Monday, September 5, 2011
Back When There Were Jobs
"About 50 percent of all undergraduates work an average of twenty-five hours per week. The remaining 30 percent work full-time, more than full-time, or at multiple jobs approximating the equivalent of full-time, averaging thirty-nine hours a week. This means that about 10 or 12 million undergraduates are in the workforce at any given moment. Indeed, if you’re a U.S. citizen under age twenty-five, you are more likely to be working if you are a student than if you are not. Over 3 million persons aged twenty to twenty-four are unemployed. Being a student isn’t just a way of getting a future job—it’s a way of getting a job right now. According to one observer, in 1964, all of the expenses associated with a public university education, including food, clothing, and housing could be had by working a minimum-wage job an average of twenty two hours a week throughout the year. (This might mean working fifteen hours a week while studying and forty hours a week during summers.) Today, the same expenses from a low-wage job require fifty-five hours a week fifty-two weeks a year.

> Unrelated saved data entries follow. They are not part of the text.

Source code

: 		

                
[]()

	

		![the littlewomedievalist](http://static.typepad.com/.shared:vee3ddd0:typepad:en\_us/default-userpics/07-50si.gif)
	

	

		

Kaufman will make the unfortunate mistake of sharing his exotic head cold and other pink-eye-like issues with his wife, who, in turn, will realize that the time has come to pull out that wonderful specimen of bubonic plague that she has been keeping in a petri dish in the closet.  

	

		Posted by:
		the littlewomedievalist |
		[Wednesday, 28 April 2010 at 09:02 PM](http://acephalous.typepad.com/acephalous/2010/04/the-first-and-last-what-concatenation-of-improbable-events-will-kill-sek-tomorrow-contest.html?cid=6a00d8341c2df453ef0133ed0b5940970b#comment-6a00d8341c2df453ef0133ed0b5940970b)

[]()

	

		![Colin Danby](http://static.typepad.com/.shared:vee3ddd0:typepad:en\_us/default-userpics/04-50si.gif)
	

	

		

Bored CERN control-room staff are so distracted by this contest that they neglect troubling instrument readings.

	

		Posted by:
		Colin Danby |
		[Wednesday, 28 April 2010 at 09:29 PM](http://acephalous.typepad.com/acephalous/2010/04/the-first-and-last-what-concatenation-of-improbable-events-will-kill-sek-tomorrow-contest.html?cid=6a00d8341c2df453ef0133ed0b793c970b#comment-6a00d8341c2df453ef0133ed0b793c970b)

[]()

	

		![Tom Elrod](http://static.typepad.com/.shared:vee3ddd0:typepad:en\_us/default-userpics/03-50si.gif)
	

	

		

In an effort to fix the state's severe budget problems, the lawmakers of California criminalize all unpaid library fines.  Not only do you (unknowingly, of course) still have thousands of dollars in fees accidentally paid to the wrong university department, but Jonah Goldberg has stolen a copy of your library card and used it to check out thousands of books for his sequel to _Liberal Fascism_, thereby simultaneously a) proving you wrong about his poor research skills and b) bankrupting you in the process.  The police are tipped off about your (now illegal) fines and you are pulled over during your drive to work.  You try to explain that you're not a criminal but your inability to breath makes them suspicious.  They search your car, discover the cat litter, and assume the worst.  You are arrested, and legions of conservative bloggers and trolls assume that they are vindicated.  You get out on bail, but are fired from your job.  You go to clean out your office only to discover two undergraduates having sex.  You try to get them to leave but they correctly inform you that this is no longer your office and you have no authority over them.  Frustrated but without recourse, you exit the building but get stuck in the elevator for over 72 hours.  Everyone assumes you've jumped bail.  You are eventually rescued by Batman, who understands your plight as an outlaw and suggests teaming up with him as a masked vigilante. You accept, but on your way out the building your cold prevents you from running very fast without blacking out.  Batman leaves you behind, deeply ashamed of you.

At a private university, those figures in 1964 were thirty-six minimum- wage hours per week, which was relatively manageable for a married couple or a family of modest means and would have been possible even for a single person working the lowest possible wage for twenty hours a week during the school year and some overtime on vacations. Today, it would cost 136 hours per week for fifty-two weeks a year to “work your way through” a private university (Mortenson). In 2006, each year of private education amounted to the annual after-tax earnings of nearly four lowest-wage workers working overtime.
Employing misleading accounting that separates budgets for building, fixed capital expenses, sports programs, and the like from “instructional unit” budgets, higher education administration often suggests that faculty wages are the cause of rising tuition, rather than irresponsible investment in technology, failed commercial ventures, lavish new buildings, corporate welfare, and so on. The plain fact is that many college administrations are on fixed-capital spending sprees with dollars squeezed from cheap faculty and student labor: over the past thirty years, the price of student and faculty labor has been driven downward massively at exactly the same time that costs have soared.
For the 80 percent of students who are trying to work their way through, higher education and its promise of a future is increasingly a form of indenture, involving some combination of debt, overwork, and underinsurance. It means the pervasive shortchanging of health, family obligations, and, ironically, the curtailment even of learning and self culture. More and more students are reaching the limits of endurance with the work that they do while enrolled. One major consequence of this shift of the costs of education away from society to students, including especially the costs of education as direct training for the workforce, is a regime of indebtedness, producing docile financialized subjectivities (Martin, Financialization of Daily Life) in what Jeff Williams has dubbed “the pedagogy of debt.” The horizon of the work regime fully contains the possibilities of student ambition and activity, including the conception of the future."